§ PROBLEM TO WORK ON
Please copy every row below line for line, without changing a single character.

§ DATA PROVIDED
○ ○ ○ ○

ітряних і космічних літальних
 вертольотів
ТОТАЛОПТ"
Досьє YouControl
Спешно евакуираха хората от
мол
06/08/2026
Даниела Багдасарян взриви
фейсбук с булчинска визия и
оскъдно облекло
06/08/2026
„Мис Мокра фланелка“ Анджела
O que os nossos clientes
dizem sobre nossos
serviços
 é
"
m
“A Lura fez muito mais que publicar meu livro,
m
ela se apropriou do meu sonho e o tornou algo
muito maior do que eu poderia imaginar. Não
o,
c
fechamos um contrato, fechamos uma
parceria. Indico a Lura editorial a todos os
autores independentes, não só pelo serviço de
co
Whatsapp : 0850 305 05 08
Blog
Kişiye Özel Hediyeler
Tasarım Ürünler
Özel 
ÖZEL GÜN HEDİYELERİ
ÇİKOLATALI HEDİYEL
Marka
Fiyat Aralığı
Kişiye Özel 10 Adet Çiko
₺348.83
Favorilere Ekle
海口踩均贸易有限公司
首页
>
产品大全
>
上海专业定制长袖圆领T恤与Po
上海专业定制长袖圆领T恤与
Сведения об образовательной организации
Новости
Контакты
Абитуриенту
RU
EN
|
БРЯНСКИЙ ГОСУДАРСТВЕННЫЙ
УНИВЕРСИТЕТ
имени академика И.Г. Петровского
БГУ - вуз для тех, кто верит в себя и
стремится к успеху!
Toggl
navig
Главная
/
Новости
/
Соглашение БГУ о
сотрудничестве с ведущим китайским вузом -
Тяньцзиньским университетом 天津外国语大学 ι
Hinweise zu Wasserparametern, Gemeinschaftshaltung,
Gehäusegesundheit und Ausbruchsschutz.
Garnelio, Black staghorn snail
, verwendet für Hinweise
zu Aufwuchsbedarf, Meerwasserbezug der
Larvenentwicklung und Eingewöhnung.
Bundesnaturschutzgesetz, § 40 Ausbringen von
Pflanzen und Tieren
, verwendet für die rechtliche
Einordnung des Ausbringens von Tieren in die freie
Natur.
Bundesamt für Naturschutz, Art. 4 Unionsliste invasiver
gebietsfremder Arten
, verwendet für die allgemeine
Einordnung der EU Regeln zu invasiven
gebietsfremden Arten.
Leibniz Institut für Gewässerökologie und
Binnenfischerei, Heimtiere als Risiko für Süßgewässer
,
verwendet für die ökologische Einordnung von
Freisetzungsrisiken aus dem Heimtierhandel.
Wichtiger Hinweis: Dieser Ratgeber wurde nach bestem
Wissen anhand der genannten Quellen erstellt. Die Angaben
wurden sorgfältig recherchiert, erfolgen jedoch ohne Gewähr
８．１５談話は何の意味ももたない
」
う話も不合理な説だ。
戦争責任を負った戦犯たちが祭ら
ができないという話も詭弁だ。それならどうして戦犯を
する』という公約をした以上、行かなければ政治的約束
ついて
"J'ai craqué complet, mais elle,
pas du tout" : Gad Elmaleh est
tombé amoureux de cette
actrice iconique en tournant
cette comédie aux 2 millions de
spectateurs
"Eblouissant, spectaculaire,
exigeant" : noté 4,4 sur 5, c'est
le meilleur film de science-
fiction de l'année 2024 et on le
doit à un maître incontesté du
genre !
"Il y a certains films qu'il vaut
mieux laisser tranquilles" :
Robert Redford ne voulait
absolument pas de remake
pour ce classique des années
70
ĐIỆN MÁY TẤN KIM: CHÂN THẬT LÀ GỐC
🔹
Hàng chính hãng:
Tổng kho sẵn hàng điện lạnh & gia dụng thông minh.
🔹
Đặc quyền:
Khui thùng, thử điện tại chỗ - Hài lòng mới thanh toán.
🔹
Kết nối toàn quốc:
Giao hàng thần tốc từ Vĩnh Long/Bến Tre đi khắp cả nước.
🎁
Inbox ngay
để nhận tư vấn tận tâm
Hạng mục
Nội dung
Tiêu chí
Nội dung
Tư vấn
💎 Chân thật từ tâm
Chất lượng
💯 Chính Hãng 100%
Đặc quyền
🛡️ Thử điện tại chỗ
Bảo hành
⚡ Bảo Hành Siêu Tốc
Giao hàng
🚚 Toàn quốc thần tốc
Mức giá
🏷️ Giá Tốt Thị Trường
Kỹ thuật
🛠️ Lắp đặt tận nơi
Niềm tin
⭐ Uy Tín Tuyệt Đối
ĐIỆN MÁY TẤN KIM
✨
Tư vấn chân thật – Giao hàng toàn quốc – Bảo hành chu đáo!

○ ○ ○ ○

§ RESPONSE TO THE EXERCISE
ітряних і космічних літальних
 вертольотів
ТОТАЛОПТ"
Досьє YouControl
Спешно евакуираха хората от
мол
06/08/2026
Даниела Багдасарян взриви
фейсбук с булчинска визия и
оскъдно облекло
06/08/2026
„Мис Мокра фланелка“ Анджела
O que os nossos clientes
dizem sobre nossos
serviços
 é
"
m
“A Lura fez muito mais que publicar meu livro,
m
ela se apropriou do meu sonho e o tornou algo
muito maior do que eu poderia imaginar. Não
o,
c
fechamos um contrato, fechamos uma
parceria. Indico a Lura editorial a todos os
autores independentes, não só pelo serviço de
co
Whatsapp : 0850 305 05 08
Blog
Kişiye Özel Hediyeler
Tasarım Ürünler
Özel 
ÖZEL GÜN HEDİYELERİ
ÇİKOLATALI HEDİYEL
Marka
Fiyat Aralığı
Kişiye Özel 10 Adet Çiko
₺348.83
Favorilere Ekle
海口踩均贸易有限公司
首页
>
产品大全
>
上海专业定制长袖圆领T恤与Po
上海专业定制长袖圆领T恤与
Сведения об образовательной организации
Новости
Контакты
Абитуриенту
RU
EN
|
БРЯНСКИЙ ГОСУДАРСТВЕННЫЙ
УНИВЕРСИТЕТ
имени академика И.Г. Петровского
БГУ - вуз для тех, кто верит в себя и
стремится к успеху!
Toggl
navig
Главная
/
Новости
/
Соглашение БГУ о
сотрудничестве с ведущим китайским вузом -
Тяньцзиньским университетом 天津外国语大学 ι
Hinweise zu Wasserparametern, Gemeinschaftshaltung,
Gehäusegesundheit und Ausbruchsschutz.
Garnelio, Black staghorn snail
, verwendet für Hinweise
zu Aufwuchsbedarf, Meerwasserbezug der
Larvenentwicklung und Eingewöhnung.
Bundesnaturschutzgesetz, § 40 Ausbringen von
Pflanzen und Tieren
, verwendet für die rechtliche
Einordnung des Ausbringens von Tieren in die freie
Natur.
Bundesamt für Naturschutz, Art. 4 Unionsliste invasiver
gebietsfremder Arten
, verwendet für die allgemeine
Einordnung der EU Regeln zu invasiven
gebietsfremden Arten.
Leibniz Institut für Gewässerökologie und
Binnenfischerei, Heimtiere als Risiko für Süßgewässer
,
verwendet für die ökologische Einordnung von
Freisetzungsrisiken aus dem Heimtierhandel.
Wichtiger Hinweis: Dieser Ratgeber wurde nach bestem
Wissen anhand der genannten Quellen erstellt. Die Angaben
wurden sorgfältig recherchiert, erfolgen jedoch ohne Gewähr
８．１５談話は何の意味ももたない
」
う話も不合理な説だ。
戦争責任を負った戦犯たちが祭ら
ができないという話も詭弁だ。それならどうして戦犯を
する』という公約をした以上、行かなければ政治的約束
ついて
"J'ai craqué complet, mais elle,
pas du tout" : Gad Elmaleh est
tombé amoureux de cette
actrice iconique en tournant
cette comédie aux 2 millions de
spectateurs
"Eblouissant, spectaculaire,
exigeant" : noté 4,4 sur 5, c'est
le meilleur film de science-
fiction de l'année 2024 et on le
doit à un maître incontesté du
genre !
"Il y a certains films qu'il vaut
mieux laisser tranquilles" :
Robert Redford ne voulait
absolument pas de remake
pour ce classique des années
70
ĐIỆN MÁY TẤN KIM: CHÂN THẬT LÀ GỐC
🔹
Hàng chính hãng:
Tổng kho sẵn hàng điện lạnh & gia dụng thông minh.
🔹
Đặc quyền:
Khui thùng, thử điện tại chỗ - Hài lòng mới thanh toán.
🔹
Kết nối toàn quốc:
Giao hàng thần tốc từ Vĩnh Long/Bến Tre đi khắp cả nước.
🎁
Inbox ngay
để nhận tư vấn tận tâm
Hạng mục
Nội dung
Tiêu chí
Nội dung
Tư vấn
💎 Chân thật từ tâm
Chất lượng
💯 Chính Hãng 100%
Đặc quyền
🛡️ Thử điện tại chỗ
Bảo hành
⚡ Bảo Hành Siêu Tốc
Giao hàng
🚚 Toàn quốc thần tốc
Mức giá
🏷️ Giá Tốt Thị Trường
Kỹ thuật
🛠️ Lắp đặt tận nơi
Niềm tin
⭐ Uy Tín Tuyệt Đối
ĐIỆN MÁY TẤN KIM
✨
Tư vấn chân thật – Giao hàng toàn quốc – Bảo hành chu đáo!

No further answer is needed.